For most people tackling a physical challenge that exceeds (what they believe to be) their body's limitations is a daunting thought. Ask most people about running a marathon, a mud run or hiking a mountain and they'll quickly tell you, "Oh, I could never do that." Not only do these tasks present a physical challenge, but an emotional one as well. Fear of failure, pain, accountability or being among superior athletes stops most people from even lacing up their shoes. But often times these fears are unfounded, and what people find is that inspiration, support, integrity and inner strength are the true results of meeting that challenge.
Every year more than 400 people gather at the Empire State Building to take part in a grueling run up the building's 1,576 steps. Last year I was one of those people, churning my legs, gasping for air and climbing higher and higher above the city skyline. What I always remember about that day was not my triumphant finish, or the calories I burned, but the 73-year-old man I ran alongside and the way he inspired me to rise to the challenge. It's easy to make excuses in life, but when we come face to face with people who refuse to let excuses get in their way it makes us push harder. How can I, a young fitness instructor, slow down if this man has clearly never slowed down in 70 years? It's these sorts of experiences that become fuel, not only in the gym, but throughout your life.

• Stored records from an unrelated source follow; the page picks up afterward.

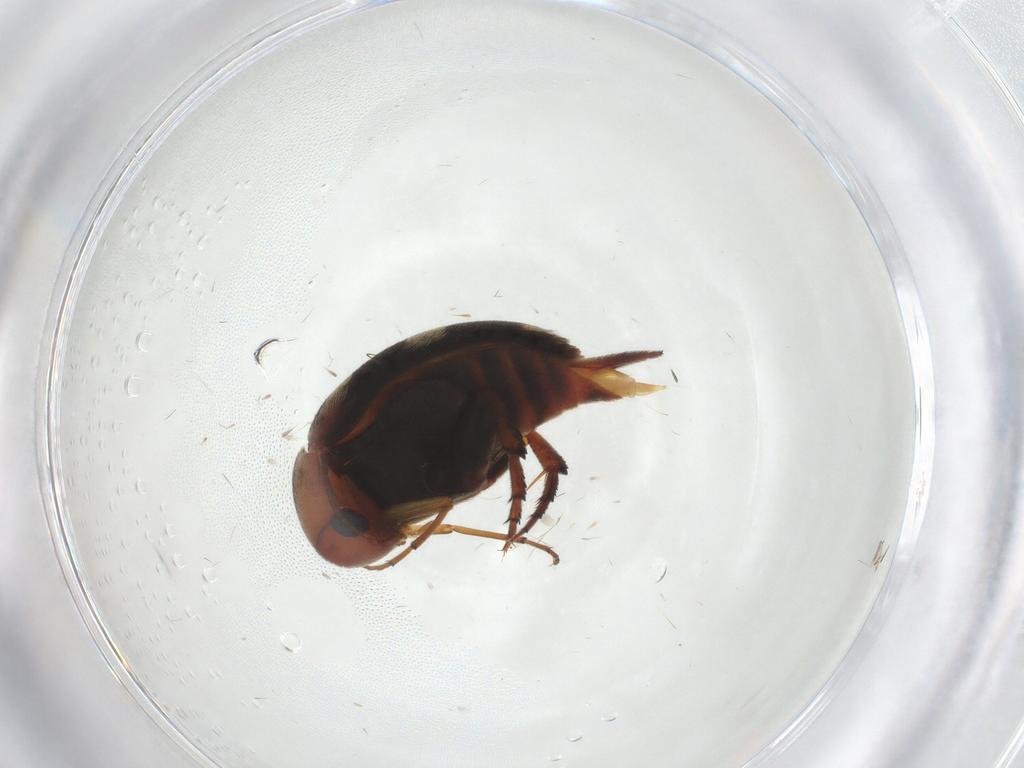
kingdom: Animalia
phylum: Arthropoda
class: Insecta
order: Coleoptera
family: Mordellidae
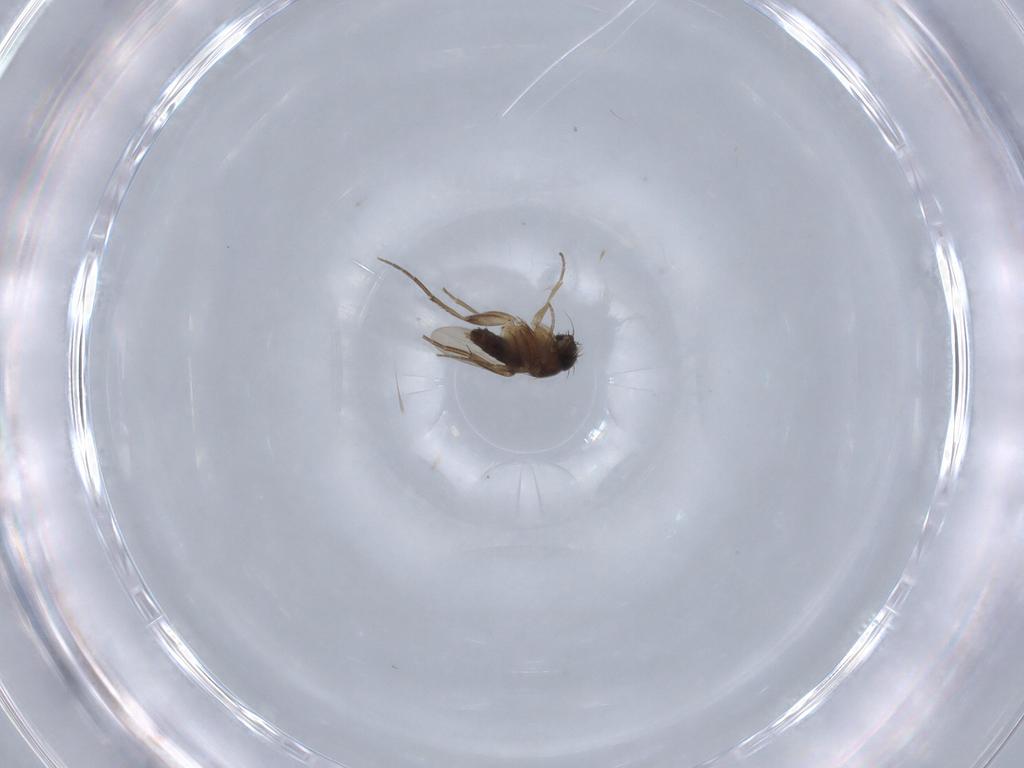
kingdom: Animalia
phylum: Arthropoda
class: Insecta
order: Diptera
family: Phoridae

A couple weeks ago New York City was buzzing as 50,000 runners made their way through the five boroughs of New York, en route to completing the NYC Marathon. Watching the steady flow of runners, all with their different backgrounds and personal histories, one can't help but feel inspired. The streets lined with cheering fans, signs of support adorning the buildings and volunteers dedicating their time to assist the competitors. Seeing many of the runners finish hand in hand, or alongside loved ones, it almost calls the term "competitor" into question. Yes, this is a competition with world class Olympians vying for a top spot, but the majority of participants are ordinary people who have taken on an extraordinary challenge, and have found that they have the support of everyone around them. Receiving phone calls from friends, pep talks from family and the camaraderie with others enduring the challenge are irreplaceable experiences.

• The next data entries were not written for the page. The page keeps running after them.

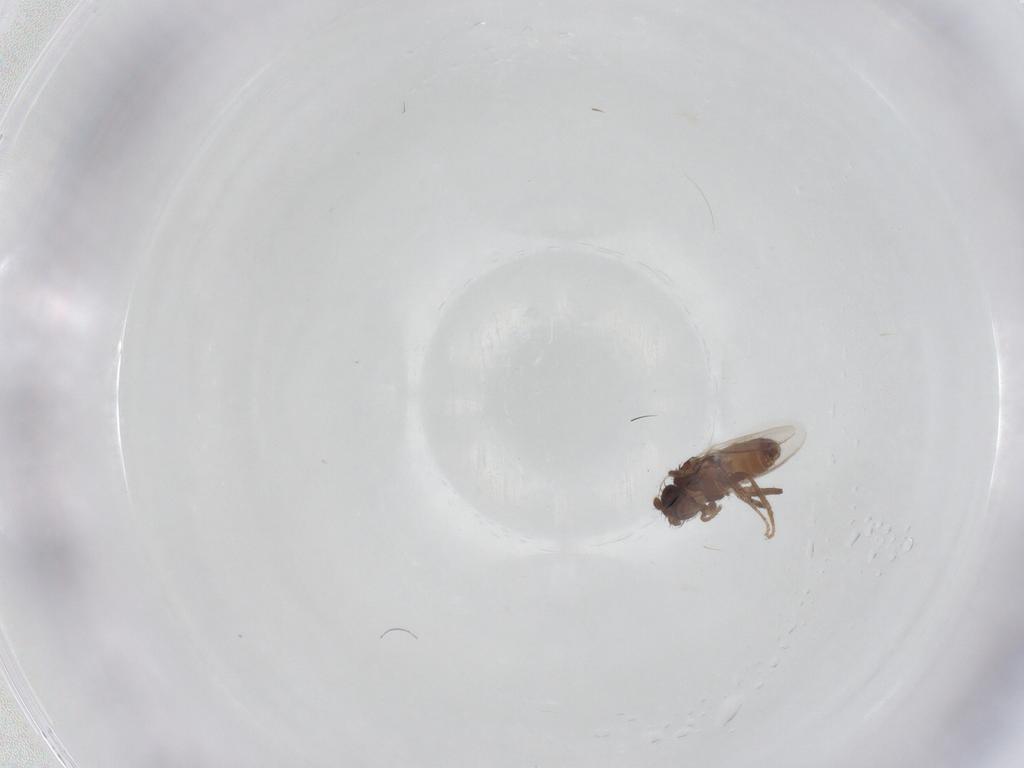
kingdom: Animalia
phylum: Arthropoda
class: Insecta
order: Diptera
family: Sphaeroceridae
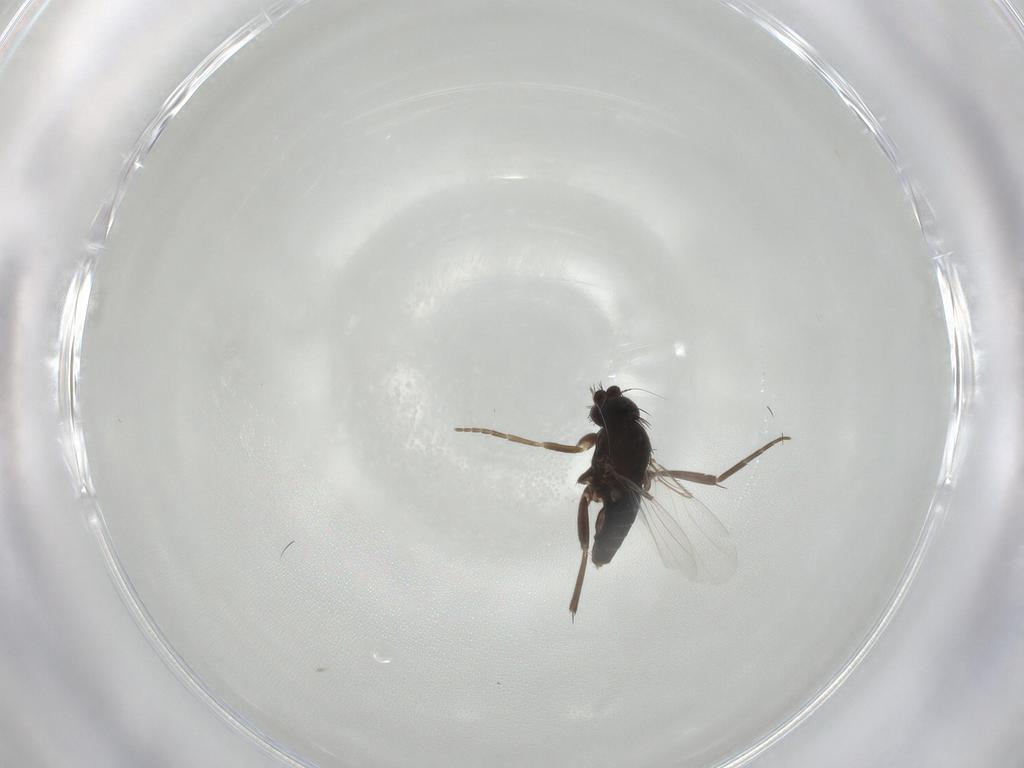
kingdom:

"I am not bound to win, but I am bound to be true." -- Abraham Lincoln
At the 1992 Summer Olympics in Barcelona, Derek Redmond was halfway through a 400m race when his hamstring suddenly popped. Rather than allow the medical staff to take him off on a stretcher, Derek, with the help of his father, limped his way across the finish line. Afterwards Derek's father said, "I'm the proudest father alive. I'm prouder of him than I would have been if he had won the gold medal." Be proud of whatever victories you are making in your own life, despite how it stacks up against others. Challenging yourself is a personal commitment. Comparing your performance to others can weigh you down emotionally, rather than letting your personal best lift you up. Be your own competitor and motivator as you prepare for whatever challenge lies ahead, and make sure, even if you have to limp, that you have integrity through to the end.

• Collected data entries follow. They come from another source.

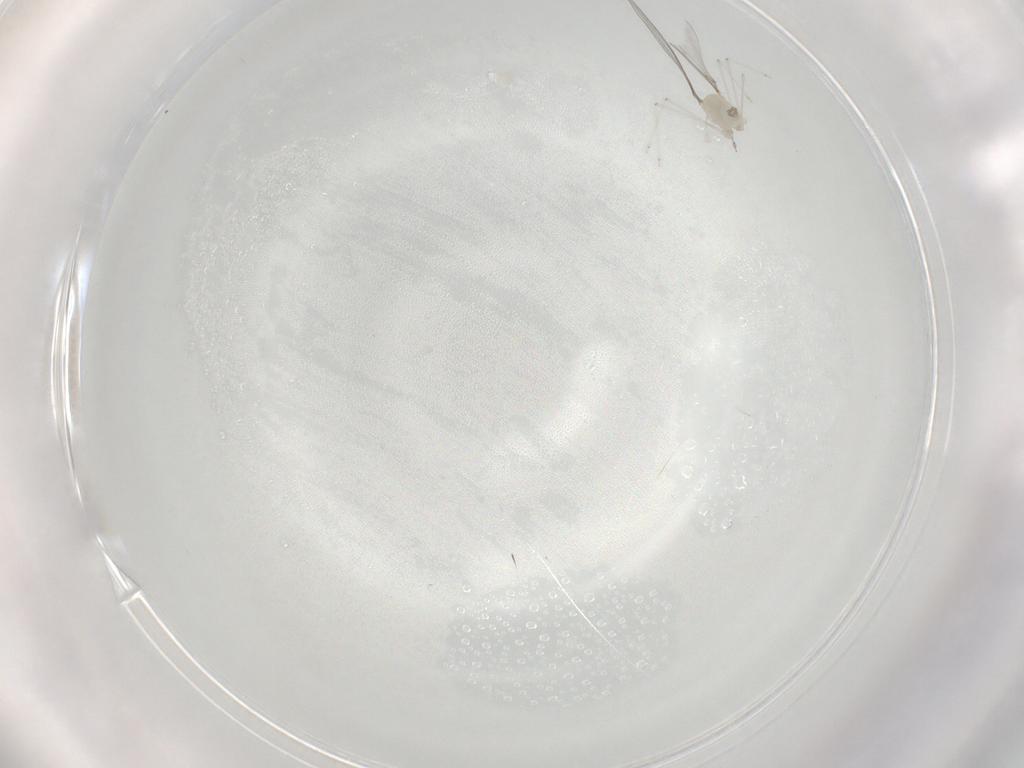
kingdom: Animalia
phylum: Arthropoda
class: Insecta
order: Diptera
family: Cecidomyiidae
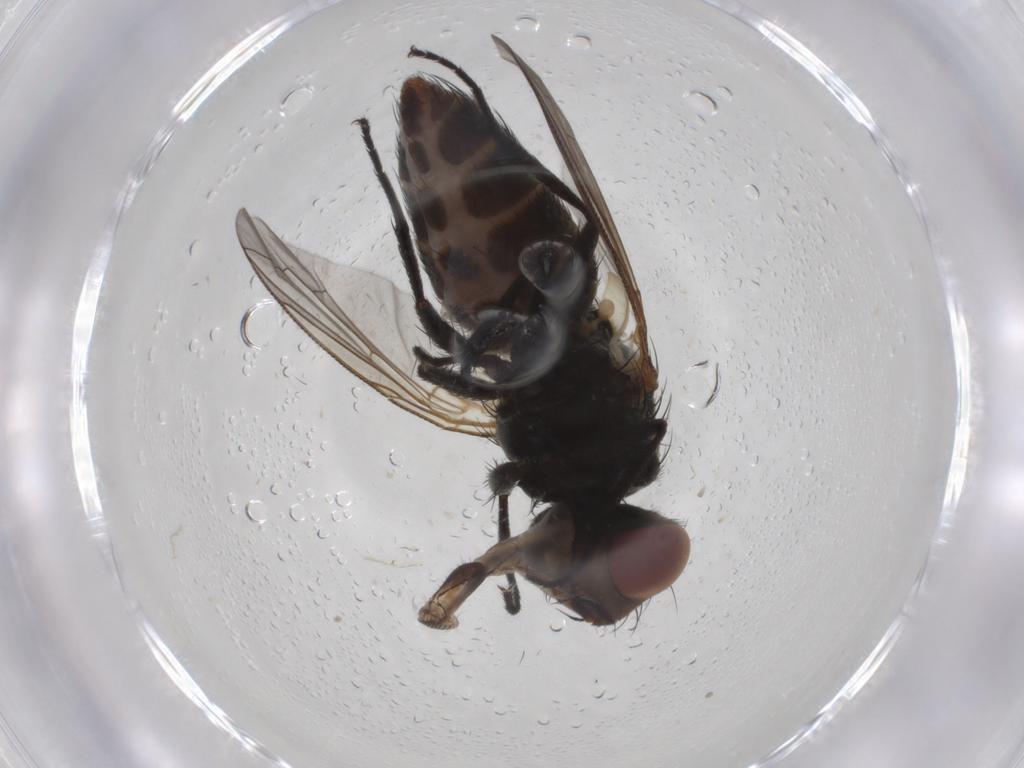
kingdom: Animalia
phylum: Arthropoda
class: Insecta
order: Diptera
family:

What is a challenge that seems daunting in your life, yet deep down your heart wants to tackle it? It could be a 30-day abs challenge, a walkathon, a mountain climb, a bike ride -- anything that goes just beyond what you think you're capable of. Get creative and explore the events, races, climbs and challenges in and around your area. There are so many incredible, inspiring individuals who will cheer you on and be equally inspired by your efforts. Demonstrating to yourself that you can go above and beyond provides an inner strength that shines into every area of your life. That's putting the change in challenge.